Went to look and saw these 2 eyes looking at me.......huge toad, obviously had escaped by jumping in the water dish. Seemed to have a scap on its side but otherwise fine. It must have been in the house at least 12 hours as the cats are shut in at night.


----------



## Princess Boo (Oct 30, 2008)

Its love! Our cat Boo brings all sorts of things - mostly frogs (3 in 1/2 hour is her record), pigeons and other birds. All alive, she likes to play with them. Always leaves the gifts in the same place at the bottom of the stairs!

You'll just have to accept its what cats do and give her lots of praise and remove the 'gift'.


----------



## Guest (Oct 30, 2008)

We were all eating dinner in the conservatory the other day and all of a sudden, we heard this horrendous screaming.....turns out, one of the cats had brought in a frog!!! It was going ballistic under the sofa because Lily tried to find it again!

Managed to catch it but it really didn't want to be caught!

We have had all sorts from tiny little mice to wood pigeons...our boy always looks so pleased with himself, I can't bring myself to get rid of the 'gift' until he has gone away!


----------



## Laurel&Hardy (Oct 12, 2008)

You gotta love presents...and yes as everyone has said its your cats way of telling you he loves you by providing for you  My cats bring in all sorts, one of them catches moths, brings them in and then eats the wings leaving the rest of it to walk around...quite disturbing! We also get our fair share of shrews, bugs, mice, birds and the occasional bat! No rabbits as there aren't many in this area coz of the pine martens. 

Sometimes alive...always good fun to wake up in the middle of the night to crashing and banging as they try and catch a mice they have brought in...then theres the dead one...which I don't mind apart from when Scottie decides to pull out its insides and trail them into my bedroom...I have become very careful where I put my feet when I get outta bed, and I always put shoes on when I head to the loo in the middle of the night just in case there's a nice present for me to step in.


----------



## Tigerkatz (Sep 29, 2008)

my oh went home the other day to find his moggie had a lovely prezzie for him  
A GIANT rat!! What a good ol boy  glad it was not my cat.... I am soooo pleased mine are not allowed out to hunt. I think I would have had a heart attack


----------



## Janee (May 4, 2008)

Our council has just introduced biodegradable bags for putting in leftover food, including all bones, meat etc. 

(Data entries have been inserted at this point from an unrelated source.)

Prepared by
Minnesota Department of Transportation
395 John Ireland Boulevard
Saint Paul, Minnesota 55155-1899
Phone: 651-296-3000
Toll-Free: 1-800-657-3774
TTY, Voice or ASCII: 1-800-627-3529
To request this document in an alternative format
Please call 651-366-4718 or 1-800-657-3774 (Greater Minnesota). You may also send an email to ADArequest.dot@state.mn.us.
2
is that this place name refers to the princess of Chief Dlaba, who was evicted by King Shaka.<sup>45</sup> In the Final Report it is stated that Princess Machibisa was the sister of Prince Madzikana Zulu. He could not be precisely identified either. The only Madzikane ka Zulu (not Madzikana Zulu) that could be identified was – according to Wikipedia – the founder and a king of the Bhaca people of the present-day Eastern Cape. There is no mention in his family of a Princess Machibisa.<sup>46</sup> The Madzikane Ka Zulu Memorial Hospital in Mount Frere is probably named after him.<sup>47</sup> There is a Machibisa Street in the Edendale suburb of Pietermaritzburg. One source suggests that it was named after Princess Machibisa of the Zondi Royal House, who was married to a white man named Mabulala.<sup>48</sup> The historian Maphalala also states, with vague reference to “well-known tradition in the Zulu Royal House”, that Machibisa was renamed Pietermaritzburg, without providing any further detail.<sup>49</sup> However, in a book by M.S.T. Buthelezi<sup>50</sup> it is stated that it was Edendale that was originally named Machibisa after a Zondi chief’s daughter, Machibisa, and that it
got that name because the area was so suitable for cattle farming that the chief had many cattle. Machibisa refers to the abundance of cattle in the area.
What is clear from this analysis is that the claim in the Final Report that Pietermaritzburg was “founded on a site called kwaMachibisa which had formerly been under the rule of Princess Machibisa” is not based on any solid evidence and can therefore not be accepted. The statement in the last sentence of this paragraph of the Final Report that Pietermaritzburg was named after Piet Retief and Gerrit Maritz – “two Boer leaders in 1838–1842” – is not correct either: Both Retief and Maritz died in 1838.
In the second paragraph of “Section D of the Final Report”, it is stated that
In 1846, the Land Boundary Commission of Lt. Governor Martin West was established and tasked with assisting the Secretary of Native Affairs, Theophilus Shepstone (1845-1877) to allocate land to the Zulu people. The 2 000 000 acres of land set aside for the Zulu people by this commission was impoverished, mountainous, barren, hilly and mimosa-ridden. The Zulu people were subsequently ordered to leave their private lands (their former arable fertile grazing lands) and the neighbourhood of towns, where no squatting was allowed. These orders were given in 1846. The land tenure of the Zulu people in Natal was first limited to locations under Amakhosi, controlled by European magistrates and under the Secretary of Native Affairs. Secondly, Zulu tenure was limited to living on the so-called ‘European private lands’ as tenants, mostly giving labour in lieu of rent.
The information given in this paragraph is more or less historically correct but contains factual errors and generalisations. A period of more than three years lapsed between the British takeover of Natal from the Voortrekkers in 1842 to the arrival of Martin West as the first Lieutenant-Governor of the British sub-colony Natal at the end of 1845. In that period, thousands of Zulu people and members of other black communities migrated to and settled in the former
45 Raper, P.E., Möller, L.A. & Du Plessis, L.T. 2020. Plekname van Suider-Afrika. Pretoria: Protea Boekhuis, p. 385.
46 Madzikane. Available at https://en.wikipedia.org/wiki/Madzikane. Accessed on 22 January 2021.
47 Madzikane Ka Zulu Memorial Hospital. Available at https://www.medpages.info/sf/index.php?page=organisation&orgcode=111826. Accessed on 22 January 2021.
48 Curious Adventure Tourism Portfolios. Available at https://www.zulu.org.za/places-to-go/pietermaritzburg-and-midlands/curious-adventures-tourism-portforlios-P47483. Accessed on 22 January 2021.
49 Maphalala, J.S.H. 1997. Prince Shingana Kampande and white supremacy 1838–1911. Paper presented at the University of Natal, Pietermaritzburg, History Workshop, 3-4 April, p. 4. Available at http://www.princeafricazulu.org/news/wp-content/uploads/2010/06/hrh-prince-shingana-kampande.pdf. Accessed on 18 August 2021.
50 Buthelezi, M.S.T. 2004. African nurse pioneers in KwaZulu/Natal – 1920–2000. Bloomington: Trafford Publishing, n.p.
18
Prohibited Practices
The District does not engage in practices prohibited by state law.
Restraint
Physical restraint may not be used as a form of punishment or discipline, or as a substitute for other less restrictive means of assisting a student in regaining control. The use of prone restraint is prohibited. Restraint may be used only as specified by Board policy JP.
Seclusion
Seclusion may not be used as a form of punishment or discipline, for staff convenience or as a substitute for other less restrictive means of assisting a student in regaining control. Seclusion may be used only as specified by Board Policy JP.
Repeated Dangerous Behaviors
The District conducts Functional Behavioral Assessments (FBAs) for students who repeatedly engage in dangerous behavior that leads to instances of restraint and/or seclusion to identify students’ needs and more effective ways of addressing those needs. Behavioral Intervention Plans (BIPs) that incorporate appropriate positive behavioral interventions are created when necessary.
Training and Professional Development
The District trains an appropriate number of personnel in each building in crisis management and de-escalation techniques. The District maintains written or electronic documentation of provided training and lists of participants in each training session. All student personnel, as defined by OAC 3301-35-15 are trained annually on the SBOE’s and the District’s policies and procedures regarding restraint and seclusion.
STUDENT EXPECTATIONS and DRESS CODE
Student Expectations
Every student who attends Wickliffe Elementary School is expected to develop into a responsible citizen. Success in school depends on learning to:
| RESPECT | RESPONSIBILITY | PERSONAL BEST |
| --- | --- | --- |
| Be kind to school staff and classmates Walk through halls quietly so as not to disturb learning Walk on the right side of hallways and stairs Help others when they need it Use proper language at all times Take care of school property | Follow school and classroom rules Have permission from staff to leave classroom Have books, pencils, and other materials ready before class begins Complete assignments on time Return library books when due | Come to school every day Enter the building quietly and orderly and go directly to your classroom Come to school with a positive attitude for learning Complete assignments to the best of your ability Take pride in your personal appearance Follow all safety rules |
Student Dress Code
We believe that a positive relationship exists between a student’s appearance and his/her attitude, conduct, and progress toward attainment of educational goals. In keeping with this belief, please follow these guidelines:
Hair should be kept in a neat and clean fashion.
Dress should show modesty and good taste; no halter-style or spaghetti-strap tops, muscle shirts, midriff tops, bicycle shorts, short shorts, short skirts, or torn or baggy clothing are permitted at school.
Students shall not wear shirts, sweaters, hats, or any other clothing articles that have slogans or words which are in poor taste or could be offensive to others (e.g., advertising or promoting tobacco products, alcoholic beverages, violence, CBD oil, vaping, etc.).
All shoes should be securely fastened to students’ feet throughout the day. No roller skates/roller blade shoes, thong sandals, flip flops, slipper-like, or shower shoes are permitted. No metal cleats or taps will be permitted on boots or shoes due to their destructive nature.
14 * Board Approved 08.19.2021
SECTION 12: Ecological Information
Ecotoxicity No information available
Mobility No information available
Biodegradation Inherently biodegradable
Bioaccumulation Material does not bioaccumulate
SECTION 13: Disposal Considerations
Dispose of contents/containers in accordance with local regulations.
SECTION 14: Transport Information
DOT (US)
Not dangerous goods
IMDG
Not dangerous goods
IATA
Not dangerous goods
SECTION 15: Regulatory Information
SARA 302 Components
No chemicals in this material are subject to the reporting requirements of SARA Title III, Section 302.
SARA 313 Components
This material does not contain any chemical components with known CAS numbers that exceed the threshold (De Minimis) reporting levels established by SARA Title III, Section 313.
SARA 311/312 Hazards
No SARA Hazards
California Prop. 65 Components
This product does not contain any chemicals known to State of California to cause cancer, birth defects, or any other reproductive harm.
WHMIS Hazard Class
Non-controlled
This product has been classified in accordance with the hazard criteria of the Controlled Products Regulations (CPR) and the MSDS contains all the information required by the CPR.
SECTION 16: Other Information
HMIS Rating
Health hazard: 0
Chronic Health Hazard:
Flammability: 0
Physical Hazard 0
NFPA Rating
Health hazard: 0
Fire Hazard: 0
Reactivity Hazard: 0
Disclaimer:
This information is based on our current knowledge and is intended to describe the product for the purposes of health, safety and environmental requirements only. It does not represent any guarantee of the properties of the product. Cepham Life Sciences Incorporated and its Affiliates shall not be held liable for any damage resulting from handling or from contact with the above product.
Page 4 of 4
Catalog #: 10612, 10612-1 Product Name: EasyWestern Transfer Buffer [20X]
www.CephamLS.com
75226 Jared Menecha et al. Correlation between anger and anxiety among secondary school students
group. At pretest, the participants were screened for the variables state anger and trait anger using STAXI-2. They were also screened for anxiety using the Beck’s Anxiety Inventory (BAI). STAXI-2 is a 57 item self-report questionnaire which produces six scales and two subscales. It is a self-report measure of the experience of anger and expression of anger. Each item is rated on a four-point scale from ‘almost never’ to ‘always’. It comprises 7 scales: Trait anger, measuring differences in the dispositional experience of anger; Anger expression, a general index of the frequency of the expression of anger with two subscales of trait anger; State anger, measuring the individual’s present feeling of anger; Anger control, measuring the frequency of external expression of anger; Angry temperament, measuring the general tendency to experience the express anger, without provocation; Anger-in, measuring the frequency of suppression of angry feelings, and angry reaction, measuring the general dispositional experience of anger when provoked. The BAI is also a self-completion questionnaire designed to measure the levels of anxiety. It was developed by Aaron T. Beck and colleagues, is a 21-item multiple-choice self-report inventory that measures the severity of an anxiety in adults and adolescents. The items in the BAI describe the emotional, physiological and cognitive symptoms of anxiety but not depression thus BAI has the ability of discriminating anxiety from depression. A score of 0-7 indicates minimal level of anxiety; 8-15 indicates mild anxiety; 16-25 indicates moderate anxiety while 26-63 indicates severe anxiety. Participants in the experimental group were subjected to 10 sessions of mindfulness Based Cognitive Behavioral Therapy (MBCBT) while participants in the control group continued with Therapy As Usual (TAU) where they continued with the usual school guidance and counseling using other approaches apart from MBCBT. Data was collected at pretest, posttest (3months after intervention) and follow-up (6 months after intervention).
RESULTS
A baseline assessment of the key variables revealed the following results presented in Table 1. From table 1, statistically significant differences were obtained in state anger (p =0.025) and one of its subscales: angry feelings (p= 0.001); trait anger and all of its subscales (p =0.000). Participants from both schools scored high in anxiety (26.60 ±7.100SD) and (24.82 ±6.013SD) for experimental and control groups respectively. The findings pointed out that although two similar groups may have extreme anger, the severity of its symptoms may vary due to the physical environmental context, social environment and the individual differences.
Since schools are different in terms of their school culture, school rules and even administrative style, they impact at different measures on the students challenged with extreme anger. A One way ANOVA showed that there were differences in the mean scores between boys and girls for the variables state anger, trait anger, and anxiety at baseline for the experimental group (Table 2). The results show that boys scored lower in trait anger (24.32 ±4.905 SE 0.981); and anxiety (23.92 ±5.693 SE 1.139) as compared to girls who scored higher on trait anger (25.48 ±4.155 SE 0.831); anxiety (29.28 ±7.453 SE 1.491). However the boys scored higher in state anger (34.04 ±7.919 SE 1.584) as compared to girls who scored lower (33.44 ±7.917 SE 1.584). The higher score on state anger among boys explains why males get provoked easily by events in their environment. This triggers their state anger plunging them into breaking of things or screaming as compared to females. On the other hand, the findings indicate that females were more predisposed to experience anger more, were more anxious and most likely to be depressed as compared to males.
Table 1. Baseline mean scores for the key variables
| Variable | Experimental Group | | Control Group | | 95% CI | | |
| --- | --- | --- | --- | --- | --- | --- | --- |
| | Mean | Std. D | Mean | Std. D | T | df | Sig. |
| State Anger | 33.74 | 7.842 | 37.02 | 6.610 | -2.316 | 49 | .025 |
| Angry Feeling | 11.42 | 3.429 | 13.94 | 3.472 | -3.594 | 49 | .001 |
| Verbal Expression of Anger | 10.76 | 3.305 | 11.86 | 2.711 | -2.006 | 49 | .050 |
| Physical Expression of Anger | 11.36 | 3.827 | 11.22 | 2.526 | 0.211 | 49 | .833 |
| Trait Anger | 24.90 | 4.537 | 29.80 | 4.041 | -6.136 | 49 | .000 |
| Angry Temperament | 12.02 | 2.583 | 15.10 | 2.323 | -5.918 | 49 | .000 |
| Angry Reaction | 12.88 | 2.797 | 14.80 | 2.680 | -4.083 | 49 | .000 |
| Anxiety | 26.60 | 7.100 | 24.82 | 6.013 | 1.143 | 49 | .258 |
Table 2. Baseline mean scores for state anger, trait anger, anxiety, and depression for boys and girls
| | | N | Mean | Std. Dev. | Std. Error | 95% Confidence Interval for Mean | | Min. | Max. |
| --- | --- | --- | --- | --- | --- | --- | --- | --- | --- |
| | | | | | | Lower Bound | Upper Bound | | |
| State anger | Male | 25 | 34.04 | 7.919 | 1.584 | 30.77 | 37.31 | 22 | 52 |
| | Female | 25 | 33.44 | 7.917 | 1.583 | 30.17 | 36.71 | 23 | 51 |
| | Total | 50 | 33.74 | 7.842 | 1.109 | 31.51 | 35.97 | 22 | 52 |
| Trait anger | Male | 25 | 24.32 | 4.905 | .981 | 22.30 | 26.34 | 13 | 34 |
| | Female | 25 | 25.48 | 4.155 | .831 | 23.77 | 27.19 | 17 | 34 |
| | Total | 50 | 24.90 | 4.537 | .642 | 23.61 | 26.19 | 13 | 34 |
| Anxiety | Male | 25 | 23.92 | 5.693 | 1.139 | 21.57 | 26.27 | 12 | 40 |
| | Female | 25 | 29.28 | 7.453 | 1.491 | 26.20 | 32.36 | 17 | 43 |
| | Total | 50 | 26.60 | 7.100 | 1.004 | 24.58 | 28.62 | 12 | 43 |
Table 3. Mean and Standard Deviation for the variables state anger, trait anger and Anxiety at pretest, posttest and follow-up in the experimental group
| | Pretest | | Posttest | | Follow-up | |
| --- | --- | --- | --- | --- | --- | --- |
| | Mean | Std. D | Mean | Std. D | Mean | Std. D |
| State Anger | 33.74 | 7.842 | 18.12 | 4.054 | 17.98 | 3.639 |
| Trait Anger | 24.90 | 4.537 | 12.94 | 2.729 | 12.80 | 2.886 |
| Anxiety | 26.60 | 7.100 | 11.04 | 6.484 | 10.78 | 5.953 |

I can now recycle the presents which are dead!


----------



## TRU (May 16, 2009)

Your cat is showing how clever he is. A mother cat would teach her young to catch food and expect it to learn, when the youngster manages to do this, it will show the mother and get highly praised. Your cat is doing the same thing. It is expecting praise for being a clever and swift provider.


----------